The Giants of Sydney’s greater west vaunt an embarrassment of raw midfield talent. Take out the Stingrays of Melbourne’s south east and they’d just have an embarrassing midfield. The names Shiel, Whitfield, Treloar and Scully make up the cream of the Dandenong Stingrays alumni that run through the Giants’ midfield, and their production has been immense. Along with these names, Tomas Bugg (Gippsland) and Devon Smith (Geelong) also formed a strong midfield at Vic Country. These players constitute a fraction under 30 percent of the possession total for GWS in season 2013. Perhaps more significantly, this production is almost mirrored with 26 of the team’s 91 goals astoundingly coming from the Dandenong crew.
In fact, take out the prodigious Jeremy Cameron’s scoring contribution and this group accounts for almost 40% percent of total team scores. Five of these players are in the club’s top 10 disposal gatherers, and their output is reflected in other critical areas such as clearances and uncontested possessions. Just for good measure and to show that the Stingrays boys share, two of GWS’ top three score assist leaders are from, yes, you guessed it, that list.
Coincidence? Dylan Shiel doesn’t think so.
“Coming through with those team mates, the likes of Devon [Smith], Adam [Treloar] and Buggy [Tomas Bugg], who I attended Caulfield Grammar with too, has been big. It’s certainly helped,” he said. “Having an understanding of each other, and what it required to be an elite junior footballer, training and playing together, it has certainty carried through in the first part of our AFL careers. I guess it’s the same now, we’re always pushing that same ethic that we established in the TAC system, and we can hold ourselves to those standards.”
Shiel’s output at the Stingray’s was elite by anyone’s standards, tallying an average of 30 disposals a game, 10 handball receives, and a TAC Cup leading 13 contested possessions per match. This rare inside outside ability and balance characterised a promising first season for Shiel as a Giant, which reached its zenith in round ten against the Cats in a 20 plus possession, two-goal display, earning him a NAB Rising Star nomination.

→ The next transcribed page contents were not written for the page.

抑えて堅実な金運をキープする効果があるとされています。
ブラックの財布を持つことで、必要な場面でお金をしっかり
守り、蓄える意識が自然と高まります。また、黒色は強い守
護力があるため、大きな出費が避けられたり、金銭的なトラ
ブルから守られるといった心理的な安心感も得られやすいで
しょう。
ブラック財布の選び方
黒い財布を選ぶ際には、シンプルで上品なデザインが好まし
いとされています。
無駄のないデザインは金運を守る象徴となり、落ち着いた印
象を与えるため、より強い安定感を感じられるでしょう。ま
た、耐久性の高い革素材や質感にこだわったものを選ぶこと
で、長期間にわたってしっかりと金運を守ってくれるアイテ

Shiel possessed a devastating kick as a junior, yet he currently sits 16th in the AFL for handballs in 2013, sandwiched by Scott Pendlebury and childhood idol Chris Judd. “It’s not a conscience effort…a lot of things could be contributing to that. A main one being confidence. With the increased pressure and at times lack of options with a young team, the ability of teams to pressurize and shut down our space can contribute to that,” he said. “I’m trying to run with the ball and be more creative, instead of blazing away. The opposition can defend and pick that off easily and then create scores. We’re getting better at that.”
His proudest moment in footy was the clubs foundational victory over the Gold Coast last season and acknowledges his first run on the MCG in AFL competition as cherished and defining moment. “It’s a challenge coming from Melbourne, the heart of footy, to western Sydney were it was non-existent in a sense,’’ he said. “We are making a difference and making things happen, not just in western Sydney, but in Canberra and throughout New South Wales.”
Talk of a third Sydney team roused by the beloved and increasingly loony Kevin Sheedy drew a chuckle from Shiel, who diplomatically conceded that, “If Kevin thinks so, it’s possible.” But making room in an already overcrowded market was perhaps Sheedy’s most comical postulation of late and Shiel knows the progress will be slow, but also very worthwhile.
The Giants fast track up the AFL ladder and toward sustained success rests heavily on the likes of Shiel and his fellow ex Stingrays midfield brigade. And after suffering from poor public perception post the sphere of Irwin, the boys from Dandenong could not be doing more for the plight of the Stingray.